A bench that can be placed at different inclines and declines is an essential piece of equipment for weight lifters. If you have the room and budget for a power rack to stand above it then even better, but the bench is the most important thing. It doesn’t need to have a barbell rack, it doesn’t need to have leg extenders. These are useful extras, but if your budget won’t allow for them then you can live without.

You can pickup a basic workout bench for under $20 if you buy secondhand and it will serve as the basis for countless dumbbell and bodyweight exercises. The different angles provided by the incline and decline will help to target key muscles during compound exercises, allowing you to switch-up those bench presses, flys and other key exercises.

  1. Dumbbells ($50 to $400)

Whether you’re looking to add muscle or lose weight, a set of dumbbells is essential. They can be used to complete a wide range of exercises, all of which can be scaled up or down by adding and removing weights. A complete set of dumbbells shouldn’t cost you more than $100, but you can scale up to make life easier for yourself.

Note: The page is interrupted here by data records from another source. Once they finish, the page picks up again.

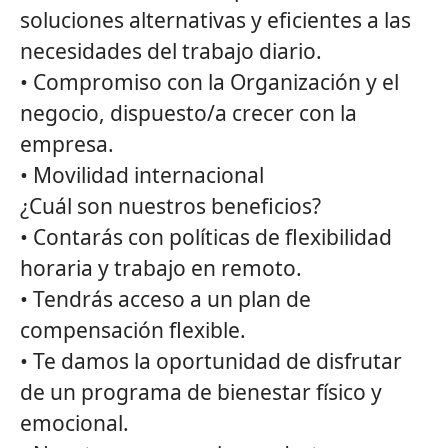
soluciones alternativas y eficientes a las
necesidades del trabajo diario.
• Compromiso con la Organización y el
negocio, dispuesto/a crecer con la
empresa.
• Movilidad internacional
¿Cuál son nuestros beneficios?
• Contarás con políticas de flexibilidad
horaria y trabajo en remoto.
• Tendrás acceso a un plan de
compensación flexible.
• Te damos la oportunidad de disfrutar
de un programa de bienestar físico y
emocional.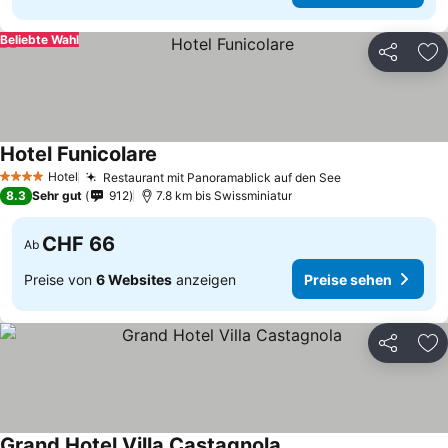
Beliebte Wahl
Teilen
Zu
Hotel Funicolare
Preise sehen
Hotel
Restaurant mit Panoramablick auf den See
Preise sehen
4 Sterne
8.3
Sehr gut
912
7.8 km bis Swissminiatur
CHF 66
Ab
Preise von
6 Websites
anzeigen
Preise sehen
Teilen
Zu
Grand Hotel Villa Castagnola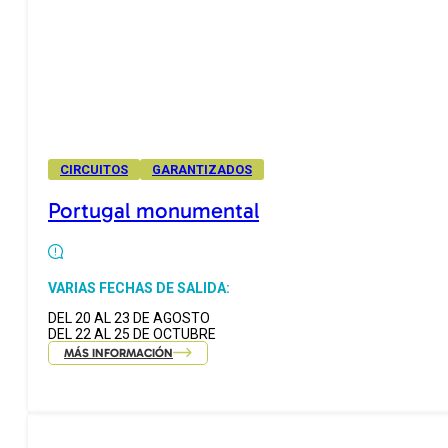
CIRCUITOS
GARANTIZADOS
Portugal monumental
VARIAS FECHAS DE SALIDA:
DEL 20 AL 23 DE AGOSTO
DEL 22 AL 25 DE OCTUBRE
MÁS INFORMACIÓN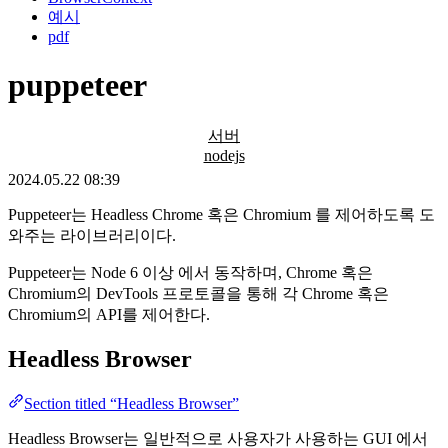
예시
pdf
puppeteer
서버
nodejs
2024.05.22 08:39
Puppeteer는 Headless Chrome 혹은 Chromium 를 제어하도록 도
와주는 라이브러리이다.
Puppeteer는 Node 6 이상 에서 동작하며, Chrome 혹은
Chromium의 DevTools 프로토콜을 통해 각 Chrome 혹은
Chromium의 API를 제어한다.
Headless Browser
Section titled “Headless Browser”
Headless Browser는 일반적으로 사용자가 사용하는 GUI 에서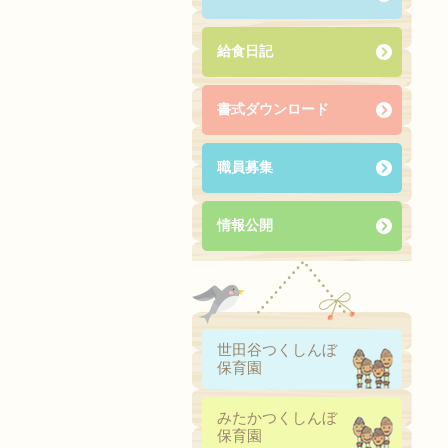
給食日記
書式ダウンロード
職員募集
情報公開
世田谷つくしんぼ
保育園
みたかつくしんぼ
保育園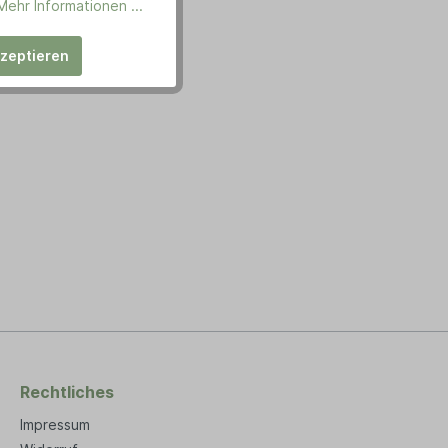
Mehr Informationen ...
kzeptieren
Rechtliches
Impressum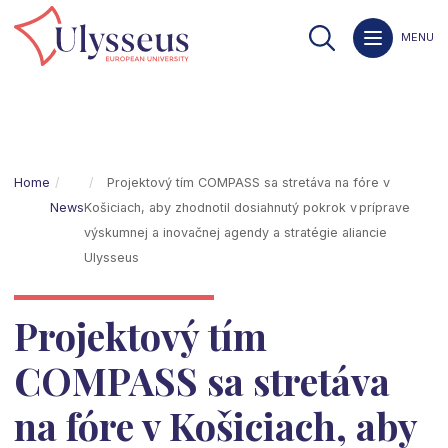
MENU
Home
Projektový tím COMPASS sa stretáva na fóre v
News
Košiciach, aby zhodnotil dosiahnutý pokrok v príprave
výskumnej a inovačnej agendy a stratégie aliancie
Ulysseus
Projektový tím
COMPASS sa stretáva
na fóre v Košiciach, aby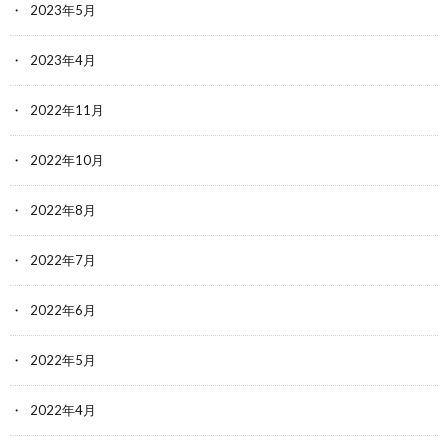
2023年5月
2023年4月
2022年11月
2022年10月
2022年8月
2022年7月
2022年6月
2022年5月
2022年4月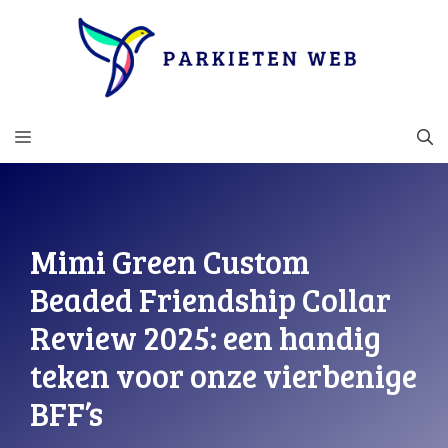
Ga
naar
de
inhoud
MENU
Mimi Green Custom
Beaded Friendship Collar
Review 2025: een handig
teken voor onze vierbenige
BFF’s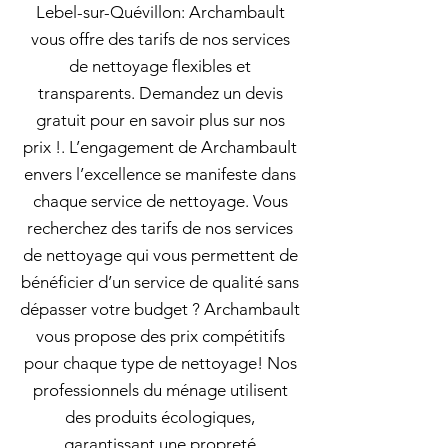
Lebel-sur-Quévillon: Archambault
vous offre des tarifs de nos services
de nettoyage flexibles et
transparents. Demandez un devis
gratuit pour en savoir plus sur nos
prix !. L’engagement de Archambault
envers l’excellence se manifeste dans
chaque service de nettoyage. Vous
recherchez des tarifs de nos services
de nettoyage qui vous permettent de
bénéficier d’un service de qualité sans
dépasser votre budget ? Archambault
vous propose des prix compétitifs
pour chaque type de nettoyage! Nos
professionnels du ménage utilisent
des produits écologiques,
garantissant une propreté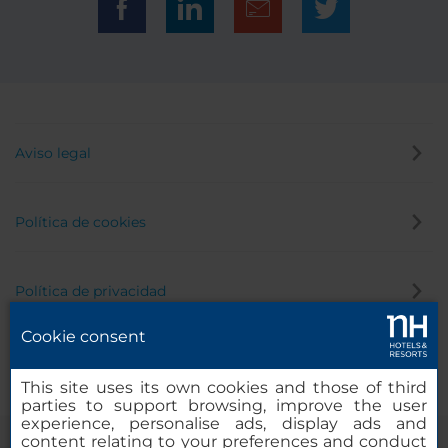
Aviso legal
Política de cookies
Política de privacidad
Cookie consent
Canal de denuncias
This site uses its own cookies and those of third
parties to support browsing, improve the user
experience, personalise ads, display ads and
content relating to your preferences and conduct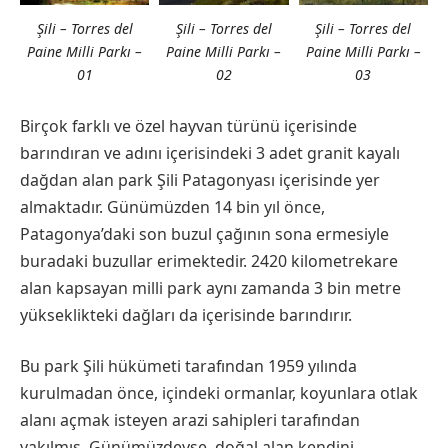
Şili – Torres del
Şili – Torres del
Şili – Torres del
Paine Milli Parkı –
Paine Milli Parkı –
Paine Milli Parkı –
01
02
03
Birçok farklı ve özel hayvan türünü içerisinde
barındıran ve adını içerisindeki 3 adet granit kayalı
dağdan alan park Şili Patagonyası içerisinde yer
almaktadır. Günümüzden 14 bin yıl önce,
Patagonya’daki son buzul çağının sona ermesiyle
buradaki buzullar erimektedir. 2420 kilometrekare
alan kapsayan milli park aynı zamanda 3 bin metre
yükseklikteki dağları da içerisinde barındırır.
Bu park Şili hükümeti tarafından 1959 yılında
kurulmadan önce, içindeki ormanlar, koyunlara otlak
alanı açmak isteyen arazi sahipleri tarafından
yakılmış. Günümüzdeyse, doğal alan kendini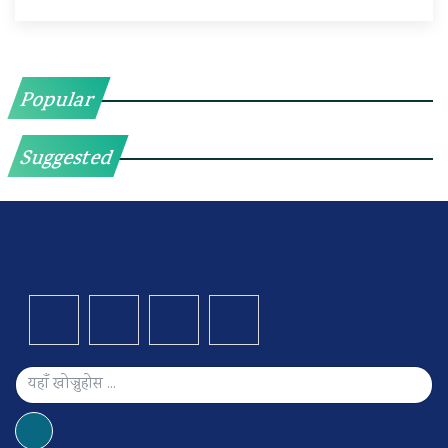
Popular
Suggested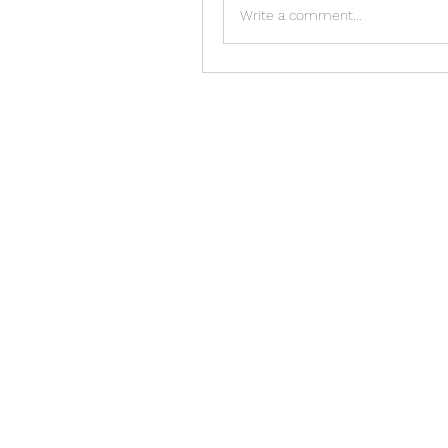
Write a comment...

If you’re on a budget or have limited space then avoid fixed-weight dumbbells. A complete set will cost you a small fortune and your home gym likely won’t be big enough to store them all. Instead, opt for adjustable dumbbells that allow you to add and remove plates or, if you have the budget for it, a set of selectorized dumbbells, such as those made by Bodymax and Powerblock. 

These high-tech dumbbells will cost you upwards of $400 but are more convenient and easier to store.